Well, however, that's the word that is used in colloquial French. "Week-end" doesn't sound very french either, but still it is a French word. Loan words are a common phenomenon in languages, especially colloquial (just think of "trend" or "deadline" in Italian). And scratch isn't even a proper loan word, because in English scratch doesn't mean velcro...

HTT
S


----------



## bearded

Finland said:


> Hello!
> 
> 
> 
> Well, however, that's the word that is used in colloquial French. "Week-end" doesn't sound very french either, but still it is a French word. Loan words are a common phenomenon in languages, especially colloquial (just think of "trend" or "deadline" in Italian). And scratch isn't even a proper loan word, because in English scratch doesn't mean velcro...
> 
> HTT
> S



You are right, finland, of course. My humour was inappropriate.


----------



## bearded

But now I would be curious to know how velcro is called in fuSHa/MSA: I am sure there must be an Arabic official expression/translation.


----------



## akhooha

bearded man said:


> But now I would be curious to know how velcro is called in fuSHa/MSA: I am sure there must be an Arabic official expression/translation.


فيلكرو  (see http://ar.wikipedia.org/wiki/فيلكرو)


----------



## ahmedcowon

In Egypt, we don't have a special word for it, we use the word لزقة /laz2a/ to refer to it


----------



## momai

ahmedcowon said:


> In Egypt, we don't have a special word for it, we use the word لزقة /laz2a/ to refer to it


The same in Syria we use the word laz2a or lazqa to refer to it.


----------



## إسكندراني

I must continue to object anyone in their right mind using Wikipedia as a source for translations. It is a very useful way to get hold of a source, if there is one, but if there isn't, it holds no weight whatsoever.

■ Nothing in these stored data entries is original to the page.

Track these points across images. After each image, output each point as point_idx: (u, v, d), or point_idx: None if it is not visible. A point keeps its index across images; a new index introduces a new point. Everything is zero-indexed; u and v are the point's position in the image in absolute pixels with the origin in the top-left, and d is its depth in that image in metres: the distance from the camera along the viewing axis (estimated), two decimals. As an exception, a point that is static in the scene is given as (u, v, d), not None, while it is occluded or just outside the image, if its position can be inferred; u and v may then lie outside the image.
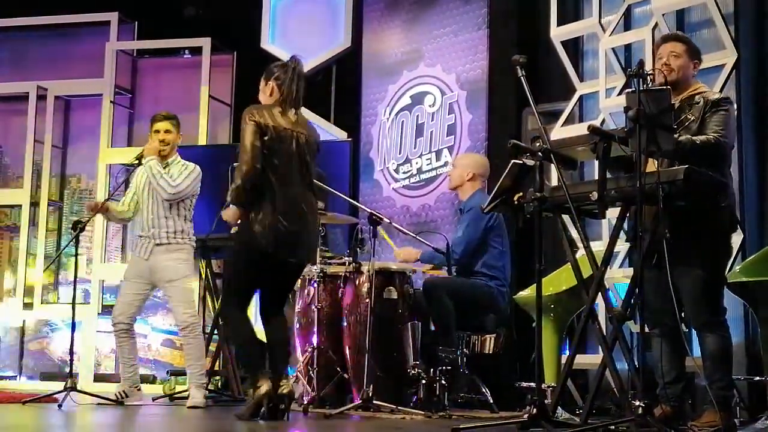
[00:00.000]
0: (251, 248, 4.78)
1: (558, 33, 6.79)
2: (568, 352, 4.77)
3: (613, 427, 4.09)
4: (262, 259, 4.79)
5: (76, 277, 6.29)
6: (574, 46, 6.95)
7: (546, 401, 4.13)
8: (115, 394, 6.02)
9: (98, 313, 8.83)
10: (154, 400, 6.50)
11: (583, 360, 5.93)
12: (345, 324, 5.84)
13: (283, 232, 4.74)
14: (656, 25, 6.13)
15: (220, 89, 9.06)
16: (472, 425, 4.48)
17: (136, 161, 6.13)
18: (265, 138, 4.75)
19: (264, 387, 4.64)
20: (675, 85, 4.47)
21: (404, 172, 7.90)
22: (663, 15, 6.12)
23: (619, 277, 5.94)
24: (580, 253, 4.79)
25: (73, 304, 6.20)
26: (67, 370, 6.24)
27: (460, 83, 7.61)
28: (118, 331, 6.08)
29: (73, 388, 5.82)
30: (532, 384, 4.14)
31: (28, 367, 9.39)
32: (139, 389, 6.13)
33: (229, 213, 4.98)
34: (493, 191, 4.53)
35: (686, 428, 4.31)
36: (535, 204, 4.10)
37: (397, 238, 7.38)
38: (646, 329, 4.46)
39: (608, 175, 4.20)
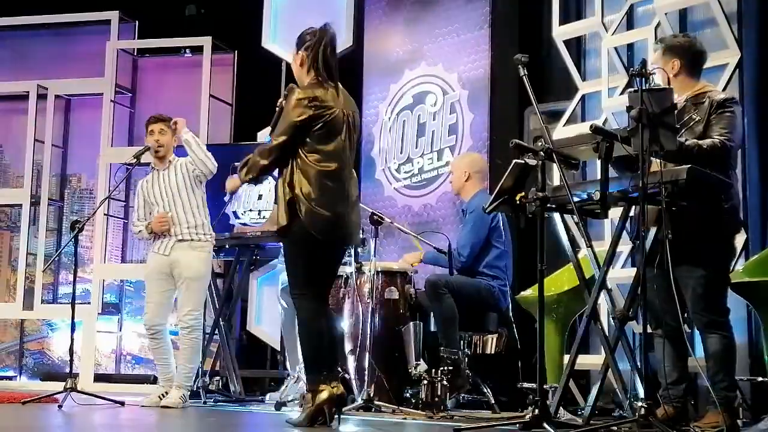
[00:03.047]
0: (305, 235, 4.43)
1: (560, 32, 6.77)
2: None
3: (615, 428, 4.10)
4: (316, 245, 4.45)
5: (75, 276, 6.28)
6: (576, 46, 6.92)
7: (548, 402, 4.11)
8: (159, 396, 6.06)
9: (98, 313, 8.82)
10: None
11: (585, 360, 5.91)
12: (346, 324, 5.83)
13: (333, 216, 4.45)
14: (659, 24, 6.11)
15: (220, 88, 9.05)
16: (474, 426, 4.48)
17: (135, 160, 6.12)
18: (321, 120, 4.47)
19: (326, 392, 4.30)
20: None
21: (406, 172, 7.88)
22: (666, 14, 6.10)
23: (621, 277, 5.91)
24: (582, 253, 4.78)
25: (73, 303, 6.18)
26: (68, 370, 6.22)
27: (462, 82, 7.59)
28: (155, 333, 6.12)
29: (74, 389, 5.81)
30: (534, 384, 4.12)
31: (28, 367, 9.39)
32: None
33: (232, 181, 4.77)
34: (495, 191, 4.52)
35: (689, 429, 4.29)
36: (537, 204, 4.09)
37: (399, 238, 7.37)
38: (649, 330, 4.45)
39: (611, 175, 4.20)
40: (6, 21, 9.51)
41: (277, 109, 4.67)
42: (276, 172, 4.61)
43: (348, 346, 5.80)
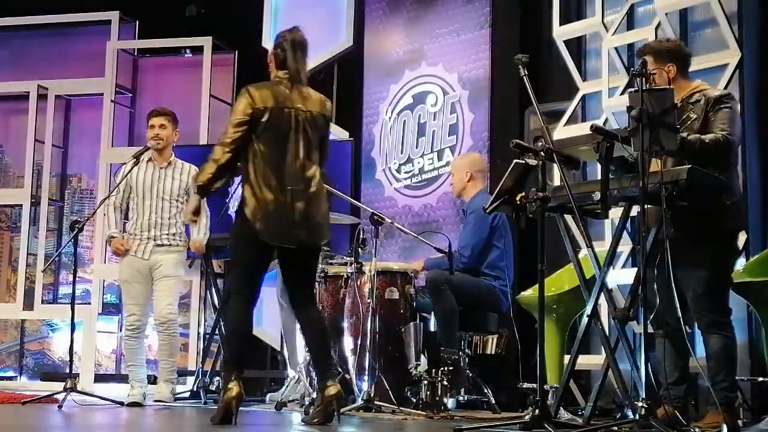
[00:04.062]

I can't think of a word in Egyptian either, if I'd have to explain it I'd say زي الكوتشي (like on trainers).


----------



## barkoosh

Thank you guys for your replies. Obviously a standard translation is فيلكرو although not widely understood.


----------



## akhooha

إسكندراني said:


> I must continue to object anyone in their right mind using Wikipedia as a source for translations. ..


I hadn't actually intended to use Wikipedia as a source for translations.  I offered it merely to show that the term فيلكرو is a term that is in use.  One can easily find other sources that indicate that the term is in use:
http://arabic.alibaba.com/products/velcro-tape.html
http://mawhopon.net/ver_ar/news-2158.html
http://books.google.com/books?id=qm...Bg&ved=0CDAQ6wEwAA#v=onepage&q=فيلكرو&f=false


----------



## إسكندراني

It's a general statement; I've frequently seen terms on Wikipedia which are _not_ in use and are merely bad translations.


----------



## Bakr

In Morocco:  لصقة we use the word: Scotch for this


----------



## Bakr

إسكندراني said:


> I must continue to object anyone in their right mind using Wikipedia as a source for translations. It is a very useful way to get hold of a source, if there is one, but if there isn't, it holds no weight whatsoever.


لا أعتقد أن علينا أن نعارض الآخرين أو نحد من حريتهم في البحث والاقتراح بناءا على رأينا الشخصي، حتى لو كنا على حق ​


----------



## إسكندراني

Bakr said:


> لا أعتقد أن علينا أن نعارض الآخرين أو نحد من حريتهم في البحث والاقتراح بناءا على رأينا الشخصي، حتى لو كنا على حق ​


عليّ الاعتراض عندما يكون في الأمر مجالا للبس عند متعلم للعربية - فوجب عليّ نصحه بتوخي الحذر


----------